Et puis la dernière salle. La dernière œuvre, The Flux and the puddle, qui réunit tous les matériaux utilisés par l’artiste dans son atelier. C’est alors comme si toute l’intensité, la tension, la transcendance et l’émerveillement ressentis durant la visite de l’exposition étaient réunis en une même œuvre-mère, fondamentale. Nous avons alors l’impression d’être plongés dans le cerveau de l’artiste. Le résultat est grandiose et infiniment complexe. L’œuvre herculéenne est entourée de murs composés de miroirs, qui est un objet très récurrent dans le travail du sculpteur.

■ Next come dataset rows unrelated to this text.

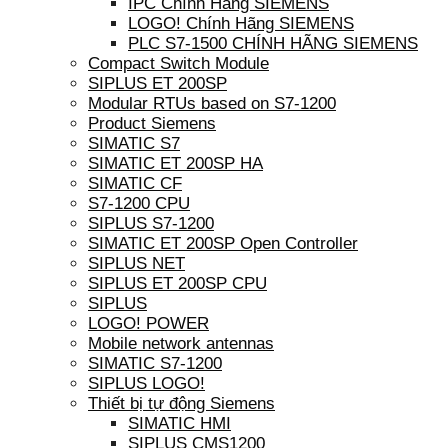
IPC Chính Hãng SIEMENS
LOGO! Chính Hãng SIEMENS
PLC S7-1500 CHÍNH HÃNG SIEMENS
Compact Switch Module
SIPLUS ET 200SP
Modular RTUs based on S7-1200
Product Siemens
SIMATIC S7
SIMATIC ET 200SP HA
SIMATIC CF
S7-1200 CPU
SIPLUS S7-1200
SIMATIC ET 200SP Open Controller
SIPLUS NET
SIPLUS ET 200SP CPU
SIPLUS
LOGO! POWER
Mobile network antennas
SIMATIC S7-1200
SIPLUS LOGO!
Thiết bị tự động Siemens
SIMATIC HMI
SIPLUS CMS1200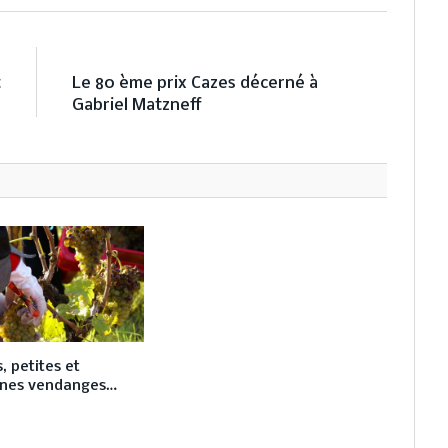
E
NEXT ARTICLE
t
Le 80 ème prix Cazes décerné à
?
Gabriel Matzneff
, petites et
nes vendanges…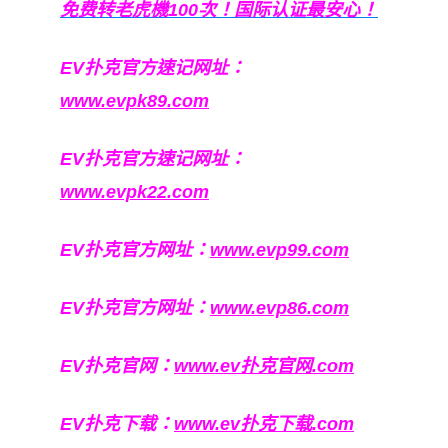
免费转老虎機100次！国际认证最安心！
EV扑克官方速记网址：
www.evpk89.com
EV扑克官方速记网址：
www.evpk22.com
EV扑克官方网址：
www.evp99.com
EV扑克官方网址：
www.evp86.com
EV扑克官网：
www.ev扑克官网.com
EV扑克下载：
www.ev扑克下载.com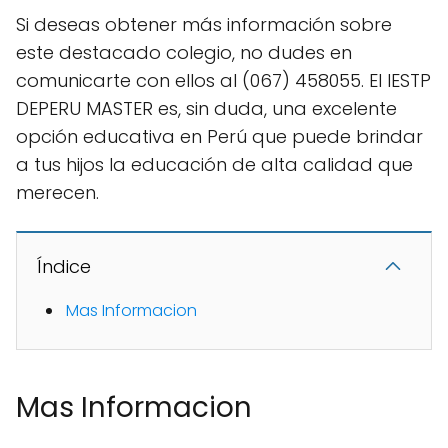
Si deseas obtener más información sobre
este destacado colegio, no dudes en
comunicarte con ellos al (067) 458055. El IESTP
DEPERU MASTER es, sin duda, una excelente
opción educativa en Perú que puede brindar
a tus hijos la educación de alta calidad que
merecen.
Índice
Mas Informacion
Mas Informacion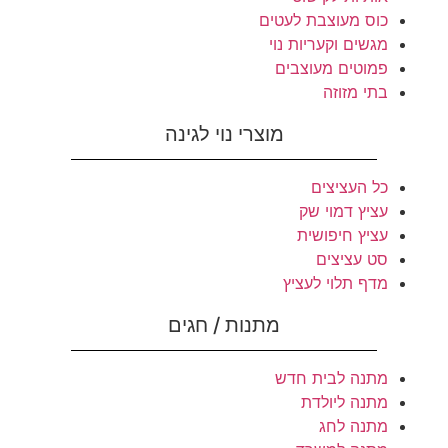
כוס מעוצבת לעטים
מגשים וקעריות נוי
פמוטים מעוצבים
בתי מזוזה
מוצרי נוי לגינה
כל העציצים
עציץ דמוי שק
עציץ חיפושית
סט עציצים
מדף תלוי לעציץ
מתנות / חגים
מתנה לבית חדש
מתנה ליולדת
מתנה לחג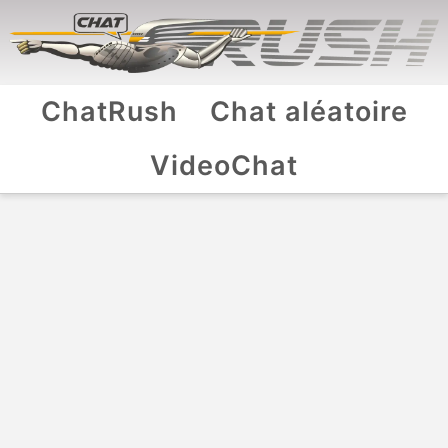
ChatRush
Chat aléatoire
VideoChat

À ce propos, David Altmejd considère que le miroir n’a pas d’identité et que, « l’acte de le casser lui en procure une ». Il considère également que, tel le corps en proie aux changements durant la vie, ses œuvres ne sont jamais terminées. La visite, elle, est désormais terminée. Les questions se mêlent aux interprétations, très différentes selon les visiteurs, comme nous l’apprendrons des bribes de conversations entendues ici et là. Les sensations restent, les images aussi, et on en redemande.